[Soal Latihan 1]: Sebutkan semua jenis krisis yang disebut dalam tulisan tentang krisis pangan.
[Soal Latihan 2]: Ringkas paragraf yang diawali "dengan tidak adanya sesuatu yang memanas" dari tulisan tentang krisis pangan menjadi daftar poin singkat yang memuat fakta-fakta utamanya.
[Soal Latihan 3]:
Jawab pertanyaan berikut berdasarkan tulisan tentang krisis pangan.
(a) Pada hari dan tanggal berapa tulisan itu dimuat?
(b) Siapa yang ucapannya dikutip di bagian paling atas?
(c) Apa sebab kedua yang menjadi pokok pikiran penulis?

"Governments never learn. Only people learn."
Milton Friedman

Selasa, 03 Maret 2009

tidak makan nasi tidak kenyang?

Beberapa waktu yang lalu, ramai dibicarakan adalah krisis pangan yang menimpa indonesia (termasuk dunia)..apalagi krisis energi yang juga menimpa dunia internasional, ikut memperparah buruknya kondisi pangan ini..mungkin skrang permasalah pangan ini kurang menajdi tema yang seksi lagi, mengingat ada tema lain yang lebih menarik (baca:krisis keuangan)..namun, benarkah sektor pangan ini sudah bisa kita anggap aman?

dengan tidak adanya sesuatu yang memanas dari sektor ekonomi pertanian, memang bukan berarti bahwa sektor ini telah aman..perlu dicatat, bahwa rigidnya harga pangan dunia terhadap harga minyak bisa dianggap bahwa sektor ini sangat rawan (mengapa bisa rawan, karena harga minyak sendiri sangat fluktuatif, rentan terhadap pengaruh keuangan global yang saat ini notabene sedang memburuk)..

satu sebab ini saja bisa kita anggap bahwa sektor pangan masih belum sepenuhnya aman

sebab kedua yang perlu diperhatikan (dan menjadi pokok pikiran penulis dalam tulisan ini) adalah mengenai diversifikasi pangan..

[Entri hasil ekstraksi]
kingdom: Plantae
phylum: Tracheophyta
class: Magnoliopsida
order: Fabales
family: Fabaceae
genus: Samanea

[Hasil Tugas 1]:
- Krisis pangan
- Krisis energi
- Krisis keuangan

[Hasil Tugas 2]:
- Tidak adanya gejolak di sektor ekonomi pertanian tidak berarti sektor ini sudah aman.
- Harga pangan dunia kaku terhadap harga minyak, sehingga sektor ini sangat rawan.
- Harga minyak sangat fluktuatif dan rentan terhadap pengaruh keuangan global yang sedang memburuk.

[Hasil Tugas 3]:
(a) Selasa, 03 Maret 2009
(b) Milton Friedman
(c) Diversifikasi pangan